In healthcare settings, aesthetic considerations often took a backseat in favour of more utilitarian, clean environments that weren’t always inviting. Today’s healthcare facilities are rethinking this approach to interior aesthetics that provide comfort to patients.
For too long, hospitals, medical centres, and doctor’s offices have had a reputation for being cold utilitarian places that make their visitors feel uneasy. This image of a sterile, largely mechanical environment—sardonically known as clinical—often contributes to more than just a feeling of foreboding when visiting a healthcare facility. The less-than-pleasant environment may cause a lot of stress for patients and may make them hesitant to enter.
Rethinking this paradigm can offer more than just a reversal of a longstanding opinion. Making medical facilities less uninviting and more comfortable can surprisingly improve patient outcomes. Even doctor’s offices can benefit from adding a touch of colour and an attractive aesthetic to their offices, providing their patients with greater comfort when attending appointments.
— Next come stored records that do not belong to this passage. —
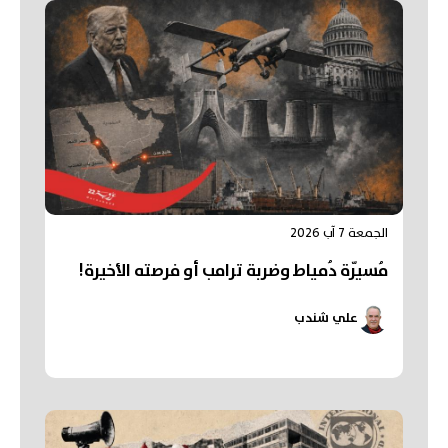
الجمعة 7 آب 2026
مُسيّرة دُمياط وضربة ترامب أو فرصته الأخيرة!
علي شندب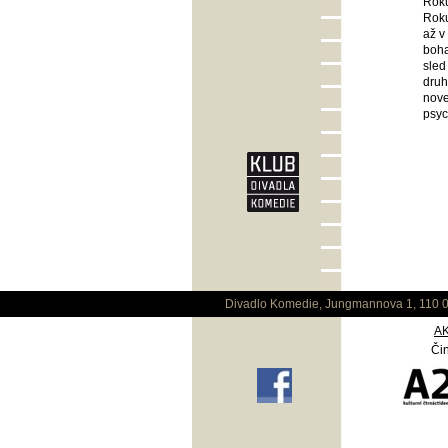
Roku
Roku
až v
boha
sled
druh
nove
psyc
Divadlo Komedie, Jungmannova 1, 110 0
A
Čin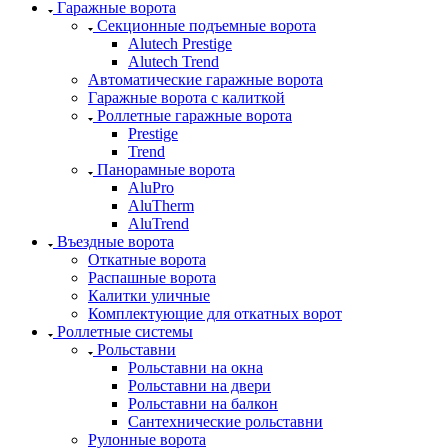
Гаражные ворота
Секционные подъемные ворота
Alutech Prestige
Alutech Trend
Автоматические гаражные ворота
Гаражные ворота с калиткой
Роллетные гаражные ворота
Prestige
Trend
Панорамные ворота
AluPro
AluTherm
AluTrend
Въездные ворота
Откатные ворота
Распашные ворота
Калитки уличные
Комплектующие для откатных ворот
Роллетные системы
Рольставни
Рольставни на окна
Рольставни на двери
Рольставни на балкон
Сантехнические рольставни
Рулонные ворота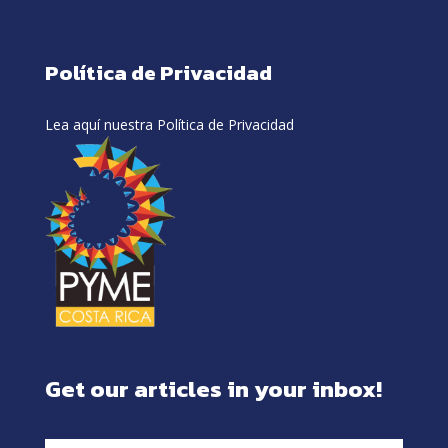
Política de Privacidad
Lea aquí nuestra Política de Privacidad
Get our articles in your inbox!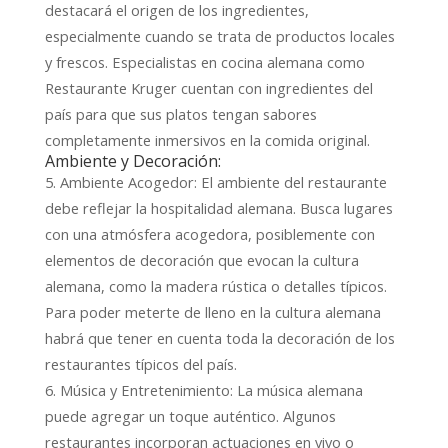
destacará el origen de los ingredientes,
especialmente cuando se trata de productos locales
y frescos. Especialistas en cocina alemana como
Restaurante Kruger cuentan con ingredientes del
país para que sus platos tengan sabores
completamente inmersivos en la comida original.
Ambiente y Decoración:
5. Ambiente Acogedor: El ambiente del restaurante
debe reflejar la hospitalidad alemana. Busca lugares
con una atmósfera acogedora, posiblemente con
elementos de decoración que evocan la cultura
alemana, como la madera rústica o detalles típicos.
Para poder meterte de lleno en la cultura alemana
habrá que tener en cuenta toda la decoración de los
restaurantes típicos del país.
6. Música y Entretenimiento: La música alemana
puede agregar un toque auténtico. Algunos
restaurantes incorporan actuaciones en vivo o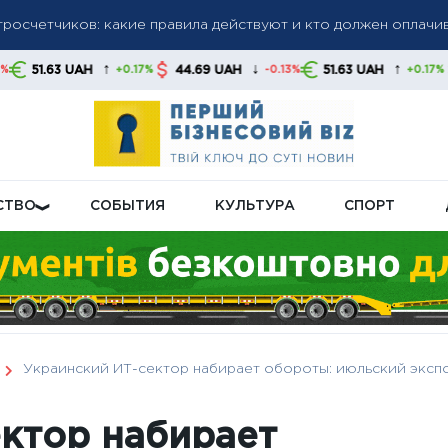
 кому в августе начислят повышенную пенсионную доплату
лачивали летом и вернут ли их осенью: объяснение правител
↑
↓
↑
44.69 UAH
51.63 UAH
44.69 UAH
+0.17%
-0.13%
+0.17%
СТВО
СОБЫТИЯ
КУЛЬТУРА
СПОРТ
Украинский ИТ-сектор набирает обороты: июльский эксп
ктор набирает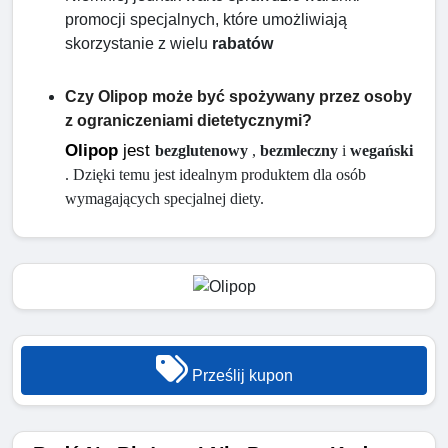
promocji specjalnych, które umożliwiają 
skorzystanie z wielu 
rabatów
Czy Olipop może być spożywany przez osoby
z ograniczeniami dietetycznymi?
Olipop
 jest 
bezglutenowy
 , 
bezmleczny
 i 
wegański
. Dzięki temu jest idealnym produktem dla osób 
wymagających specjalnej diety.
Prześlij kupon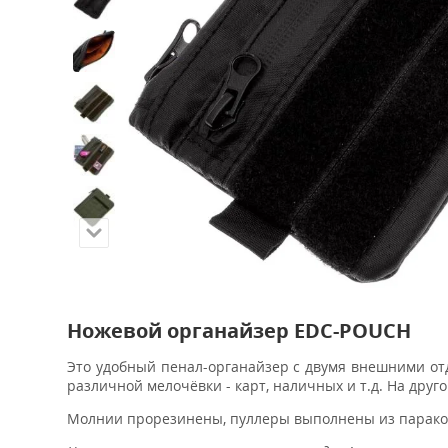
Ножевой органайзер EDC-POUCH
Это удобный пенал-органайзер с двумя внешними от
различной мелочёвки - карт, наличных и т.д. На дру
Молнии прорезинены, пуллеры выполнены из парак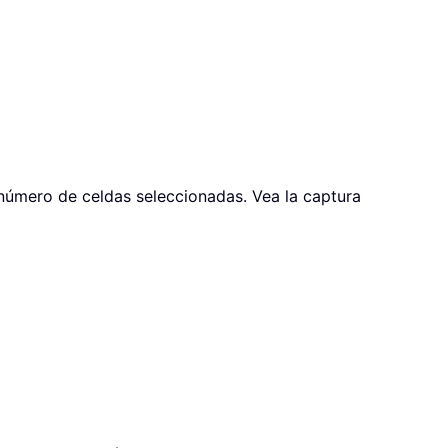
 número de celdas seleccionadas. Vea la captura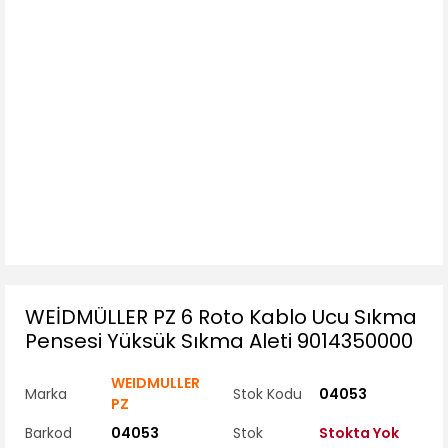
WEİDMÜLLER PZ 6 Roto Kablo Ucu Sıkma
Pensesi Yüksük Sıkma Aleti 9014350000
WEIDMULLER
Marka
Stok Kodu
04053
PZ
Barkod
04053
Stok
Stokta Yok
Most hospital managers in the past strongly prefer the utilitarian aesthetics for the same reason that medical personnel preferred white coats; it represented sanitation. By choosing surfaces that were blank and relatively featureless, spots that could pose a potential for infection—which can become life-threatening in a hospital setting—can be spotted quickly and avoided.
The clinical approach also had other advantages. By spending very little time on appearances, healthcare institutions often spent less on things that, at the time, were not thought to have contributed significantly to patient outcomes. And for many parts of the healthcare profession, this made sense. Operating rooms only needed to get the job done, after all.
However, applying this utilitarian approach across entire facilities would have consequences for the quality of care. The consequences of choosing a largely clinical environment across all aspects of the medical profession had made medical offices uninviting places for patients, who would often have anxieties of entering. This often compounded people’s fears of entering medical settings.
Aesthetics can also have a surprising effect on patient outcomes. Strictly clinical environments can cause a lot of stress, which can affect the recovery times for patients. Moreover, most aesthetic flourishes seen in many offices are often brought in ad-hoc by the staff, which usually means clashing elements are placed into the facility.
Also, recent findings suggest that introducing patients to aesthetically appealing environments can help reduce stress and manage pre-treatment anxieties. One study has found that patients recovered much faster in the presence of a window with a view of trees than those that did not.
The interiors of businesses and other public spaces have since moved on from the drab and bland, with even the most basic of furnishings being more aesthetically attractive than they were a decade ago. Even hospitals and medical centres are slowly following suit, shifting away from the purely practical interiors of the past in favour of more inviting and colourful spaces. In some hospitals and medical centre fit outs today, patients can expect hotel-like recovery rooms and well-appointed common areas.
Besides making patients feel less anxious when entering and setting appointments, an inviting environment can help keep patients calm and relaxed throughout recovery. After all, improving comfort is part of maintaining quality care. Ultimately, healthcare facilities must strike a balance between functional, utilitarian environments with more attractive and appealing interior design to offer comfort and alleviate patient anxiety throughout their stay.